(Data excerpts)
+++

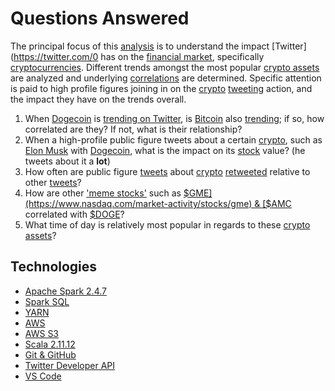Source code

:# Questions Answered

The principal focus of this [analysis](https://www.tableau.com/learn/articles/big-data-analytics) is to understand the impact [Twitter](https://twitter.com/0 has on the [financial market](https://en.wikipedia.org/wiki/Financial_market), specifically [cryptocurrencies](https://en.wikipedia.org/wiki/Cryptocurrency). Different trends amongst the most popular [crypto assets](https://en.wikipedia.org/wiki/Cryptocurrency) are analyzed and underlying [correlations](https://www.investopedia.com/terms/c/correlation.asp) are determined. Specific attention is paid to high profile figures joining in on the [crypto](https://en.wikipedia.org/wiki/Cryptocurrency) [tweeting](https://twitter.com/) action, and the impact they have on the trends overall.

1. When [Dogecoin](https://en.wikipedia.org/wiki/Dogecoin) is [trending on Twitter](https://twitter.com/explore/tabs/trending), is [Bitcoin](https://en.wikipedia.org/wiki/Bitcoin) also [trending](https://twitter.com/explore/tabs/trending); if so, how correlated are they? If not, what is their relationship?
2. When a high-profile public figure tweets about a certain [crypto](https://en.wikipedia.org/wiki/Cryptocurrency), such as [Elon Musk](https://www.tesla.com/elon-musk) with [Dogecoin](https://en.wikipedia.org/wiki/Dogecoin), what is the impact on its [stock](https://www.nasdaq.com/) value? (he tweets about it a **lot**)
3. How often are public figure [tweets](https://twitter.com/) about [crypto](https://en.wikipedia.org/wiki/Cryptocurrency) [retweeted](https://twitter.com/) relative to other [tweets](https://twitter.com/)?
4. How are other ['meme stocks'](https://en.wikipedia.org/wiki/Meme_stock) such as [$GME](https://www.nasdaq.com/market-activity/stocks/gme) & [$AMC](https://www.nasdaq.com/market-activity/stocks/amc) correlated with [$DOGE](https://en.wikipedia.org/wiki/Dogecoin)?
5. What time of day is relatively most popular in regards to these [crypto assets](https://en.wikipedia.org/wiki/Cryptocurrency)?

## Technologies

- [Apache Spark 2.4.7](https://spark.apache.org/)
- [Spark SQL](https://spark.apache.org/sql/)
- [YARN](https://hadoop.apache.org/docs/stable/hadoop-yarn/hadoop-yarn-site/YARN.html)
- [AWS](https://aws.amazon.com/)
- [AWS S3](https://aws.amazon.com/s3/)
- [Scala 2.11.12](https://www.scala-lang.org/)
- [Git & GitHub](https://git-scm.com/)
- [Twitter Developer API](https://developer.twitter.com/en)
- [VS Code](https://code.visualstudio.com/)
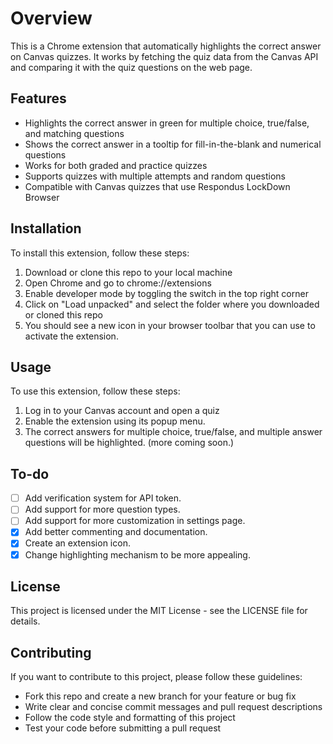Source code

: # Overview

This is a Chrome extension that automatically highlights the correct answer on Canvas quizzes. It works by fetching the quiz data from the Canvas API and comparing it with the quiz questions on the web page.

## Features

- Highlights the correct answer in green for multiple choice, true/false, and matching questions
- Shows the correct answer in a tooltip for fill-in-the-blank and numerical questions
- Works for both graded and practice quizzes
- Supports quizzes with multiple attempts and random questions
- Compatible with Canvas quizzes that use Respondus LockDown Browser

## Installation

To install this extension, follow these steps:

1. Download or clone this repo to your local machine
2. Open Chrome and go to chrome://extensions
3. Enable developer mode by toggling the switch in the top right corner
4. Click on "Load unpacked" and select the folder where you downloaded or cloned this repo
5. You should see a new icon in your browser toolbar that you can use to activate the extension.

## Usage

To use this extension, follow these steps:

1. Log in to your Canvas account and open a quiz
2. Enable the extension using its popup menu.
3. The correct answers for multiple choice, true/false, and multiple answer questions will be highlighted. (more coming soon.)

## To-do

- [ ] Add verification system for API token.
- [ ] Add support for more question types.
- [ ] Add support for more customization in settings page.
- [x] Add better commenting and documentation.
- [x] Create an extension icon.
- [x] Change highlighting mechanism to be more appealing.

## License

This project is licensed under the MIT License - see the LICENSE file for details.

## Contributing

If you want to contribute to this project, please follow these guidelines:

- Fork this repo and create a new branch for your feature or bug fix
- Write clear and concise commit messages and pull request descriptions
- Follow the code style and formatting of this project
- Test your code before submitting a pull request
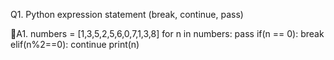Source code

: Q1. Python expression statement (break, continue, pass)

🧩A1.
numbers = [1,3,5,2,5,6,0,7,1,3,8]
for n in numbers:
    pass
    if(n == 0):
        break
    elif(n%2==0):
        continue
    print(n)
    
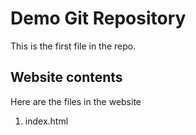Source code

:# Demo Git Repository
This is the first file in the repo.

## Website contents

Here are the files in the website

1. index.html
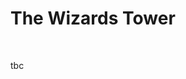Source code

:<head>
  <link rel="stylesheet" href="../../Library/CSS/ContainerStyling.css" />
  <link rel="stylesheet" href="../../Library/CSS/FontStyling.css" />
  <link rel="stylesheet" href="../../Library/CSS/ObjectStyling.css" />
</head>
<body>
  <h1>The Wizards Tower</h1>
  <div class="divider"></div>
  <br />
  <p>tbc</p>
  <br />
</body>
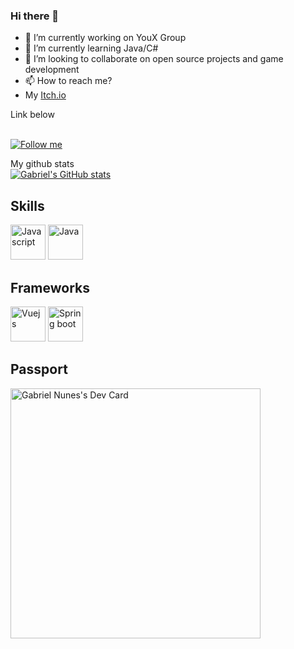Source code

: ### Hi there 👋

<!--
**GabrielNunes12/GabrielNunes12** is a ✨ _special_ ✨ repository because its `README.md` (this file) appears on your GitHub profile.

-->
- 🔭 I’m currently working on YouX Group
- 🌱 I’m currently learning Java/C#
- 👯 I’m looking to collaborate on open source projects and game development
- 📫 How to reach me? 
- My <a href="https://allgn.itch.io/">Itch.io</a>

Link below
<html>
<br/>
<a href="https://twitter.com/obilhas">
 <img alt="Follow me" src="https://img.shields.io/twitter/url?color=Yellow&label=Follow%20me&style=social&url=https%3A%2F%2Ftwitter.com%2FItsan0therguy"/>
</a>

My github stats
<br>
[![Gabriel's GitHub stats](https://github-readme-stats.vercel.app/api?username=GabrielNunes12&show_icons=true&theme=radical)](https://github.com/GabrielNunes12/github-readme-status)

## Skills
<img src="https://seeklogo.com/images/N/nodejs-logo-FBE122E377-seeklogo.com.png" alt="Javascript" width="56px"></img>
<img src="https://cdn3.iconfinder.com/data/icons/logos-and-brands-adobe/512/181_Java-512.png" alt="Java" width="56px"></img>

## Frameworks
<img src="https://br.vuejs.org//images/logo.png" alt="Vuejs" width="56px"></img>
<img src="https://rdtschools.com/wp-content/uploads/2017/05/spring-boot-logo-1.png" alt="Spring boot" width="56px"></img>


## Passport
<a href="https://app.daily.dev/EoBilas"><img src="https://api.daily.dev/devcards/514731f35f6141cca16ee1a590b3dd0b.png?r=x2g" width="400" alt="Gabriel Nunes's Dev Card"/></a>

+++

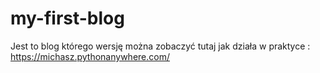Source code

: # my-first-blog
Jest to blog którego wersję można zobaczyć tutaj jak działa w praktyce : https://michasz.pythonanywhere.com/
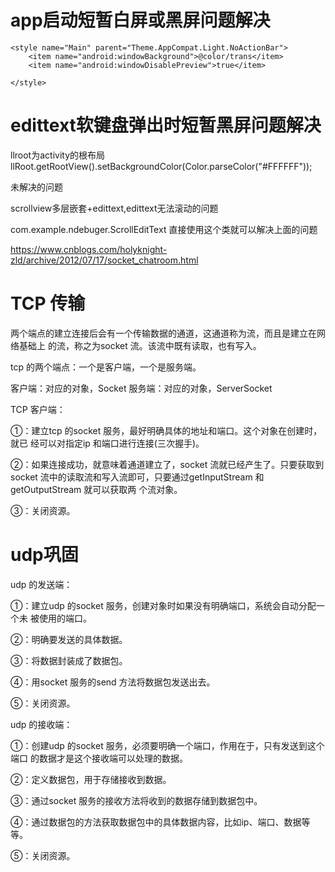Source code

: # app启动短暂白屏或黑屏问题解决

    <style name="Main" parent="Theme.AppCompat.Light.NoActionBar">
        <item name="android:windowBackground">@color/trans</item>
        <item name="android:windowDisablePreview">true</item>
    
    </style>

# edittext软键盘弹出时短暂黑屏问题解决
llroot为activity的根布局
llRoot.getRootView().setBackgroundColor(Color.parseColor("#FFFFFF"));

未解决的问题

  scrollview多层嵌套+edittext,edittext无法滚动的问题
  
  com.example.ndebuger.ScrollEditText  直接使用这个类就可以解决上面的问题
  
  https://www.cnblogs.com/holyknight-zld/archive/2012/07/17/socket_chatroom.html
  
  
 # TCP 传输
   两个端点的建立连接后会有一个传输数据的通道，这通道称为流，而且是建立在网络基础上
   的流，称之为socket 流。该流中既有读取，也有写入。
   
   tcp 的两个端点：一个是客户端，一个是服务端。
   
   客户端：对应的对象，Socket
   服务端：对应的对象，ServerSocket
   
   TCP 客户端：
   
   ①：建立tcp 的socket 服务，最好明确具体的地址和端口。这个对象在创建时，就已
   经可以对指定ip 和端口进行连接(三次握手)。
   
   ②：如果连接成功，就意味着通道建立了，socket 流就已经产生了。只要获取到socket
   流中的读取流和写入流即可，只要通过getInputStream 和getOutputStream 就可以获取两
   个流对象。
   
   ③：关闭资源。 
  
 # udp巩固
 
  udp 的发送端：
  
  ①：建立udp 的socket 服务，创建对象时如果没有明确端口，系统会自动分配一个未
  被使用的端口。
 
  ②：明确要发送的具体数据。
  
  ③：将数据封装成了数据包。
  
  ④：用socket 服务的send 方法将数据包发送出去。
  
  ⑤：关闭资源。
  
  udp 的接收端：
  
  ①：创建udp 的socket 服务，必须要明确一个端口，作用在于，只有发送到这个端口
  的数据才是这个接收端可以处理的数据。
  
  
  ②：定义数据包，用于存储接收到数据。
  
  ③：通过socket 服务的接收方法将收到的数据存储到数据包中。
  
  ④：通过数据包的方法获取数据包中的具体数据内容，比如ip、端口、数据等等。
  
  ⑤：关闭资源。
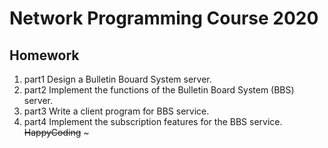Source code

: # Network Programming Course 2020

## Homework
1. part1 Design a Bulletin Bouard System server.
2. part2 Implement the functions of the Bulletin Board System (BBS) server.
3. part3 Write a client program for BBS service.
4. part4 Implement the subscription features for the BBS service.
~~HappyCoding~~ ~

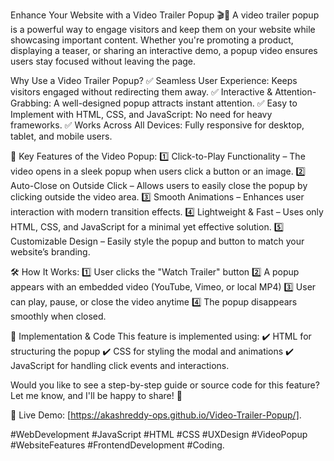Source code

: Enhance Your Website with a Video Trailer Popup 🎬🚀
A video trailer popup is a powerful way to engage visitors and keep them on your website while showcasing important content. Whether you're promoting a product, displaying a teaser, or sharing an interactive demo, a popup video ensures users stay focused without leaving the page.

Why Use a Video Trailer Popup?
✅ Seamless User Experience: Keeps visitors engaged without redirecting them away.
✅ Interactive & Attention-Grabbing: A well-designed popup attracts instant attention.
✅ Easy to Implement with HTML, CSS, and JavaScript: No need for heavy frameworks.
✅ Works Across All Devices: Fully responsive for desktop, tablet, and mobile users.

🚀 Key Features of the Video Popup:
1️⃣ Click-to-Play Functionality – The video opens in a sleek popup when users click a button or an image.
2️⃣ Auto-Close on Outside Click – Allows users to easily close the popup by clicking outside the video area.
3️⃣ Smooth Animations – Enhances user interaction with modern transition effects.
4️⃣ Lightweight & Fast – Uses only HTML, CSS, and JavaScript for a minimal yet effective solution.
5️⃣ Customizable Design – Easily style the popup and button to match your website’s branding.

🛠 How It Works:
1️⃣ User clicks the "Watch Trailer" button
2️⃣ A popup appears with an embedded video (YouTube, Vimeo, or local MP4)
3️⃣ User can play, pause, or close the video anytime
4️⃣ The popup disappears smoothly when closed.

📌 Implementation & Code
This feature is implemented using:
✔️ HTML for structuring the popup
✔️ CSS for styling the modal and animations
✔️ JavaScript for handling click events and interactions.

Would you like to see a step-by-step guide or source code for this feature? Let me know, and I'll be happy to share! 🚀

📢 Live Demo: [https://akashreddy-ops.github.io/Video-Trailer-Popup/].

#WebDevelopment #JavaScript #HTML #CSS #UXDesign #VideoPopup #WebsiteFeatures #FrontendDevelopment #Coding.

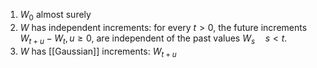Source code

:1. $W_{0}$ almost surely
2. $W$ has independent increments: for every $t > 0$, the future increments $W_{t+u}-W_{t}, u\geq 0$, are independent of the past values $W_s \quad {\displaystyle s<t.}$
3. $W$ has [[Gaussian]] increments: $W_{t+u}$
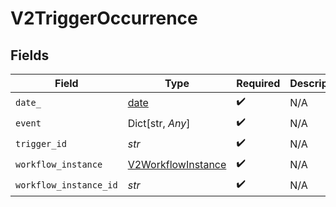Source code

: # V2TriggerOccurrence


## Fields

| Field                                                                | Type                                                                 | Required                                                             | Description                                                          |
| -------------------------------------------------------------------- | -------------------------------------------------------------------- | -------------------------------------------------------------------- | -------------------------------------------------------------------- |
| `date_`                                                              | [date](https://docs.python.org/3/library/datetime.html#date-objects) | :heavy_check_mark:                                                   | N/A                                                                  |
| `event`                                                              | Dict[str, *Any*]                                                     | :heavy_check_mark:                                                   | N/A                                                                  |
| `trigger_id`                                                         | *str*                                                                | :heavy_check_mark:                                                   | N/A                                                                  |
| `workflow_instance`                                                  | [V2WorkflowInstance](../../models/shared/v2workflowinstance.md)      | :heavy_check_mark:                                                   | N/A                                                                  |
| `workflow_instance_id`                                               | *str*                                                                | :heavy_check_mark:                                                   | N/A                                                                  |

+++

The stretch of entries above that starts with the line containing "- 👯 I’m looking" and goes on through the line containing "## Frameworks" is to be transcribed exactly, and no other line is to be transcribed.

- 👯 I’m looking to collaborate on open source projects and game development
- 📫 How to reach me? 
- My <a href="https://allgn.itch.io/">Itch.io</a>

Link below
<html>
<br/>
<a href="https://twitter.com/obilhas">
 <img alt="Follow me" src="https://img.shields.io/twitter/url?color=Yellow&label=Follow%20me&style=social&url=https%3A%2F%2Ftwitter.com%2FItsan0therguy"/>
</a>

My github stats
<br>
[![Gabriel's GitHub stats](https://github-readme-stats.vercel.app/api?username=GabrielNunes12&show_icons=true&theme=radical)](https://github.com/GabrielNunes12/github-readme-status)

## Skills
<img src="https://seeklogo.com/images/N/nodejs-logo-FBE122E377-seeklogo.com.png" alt="Javascript" width="56px"></img>
<img src="https://cdn3.iconfinder.com/data/icons/logos-and-brands-adobe/512/181_Java-512.png" alt="Java" width="56px"></img>

## Frameworks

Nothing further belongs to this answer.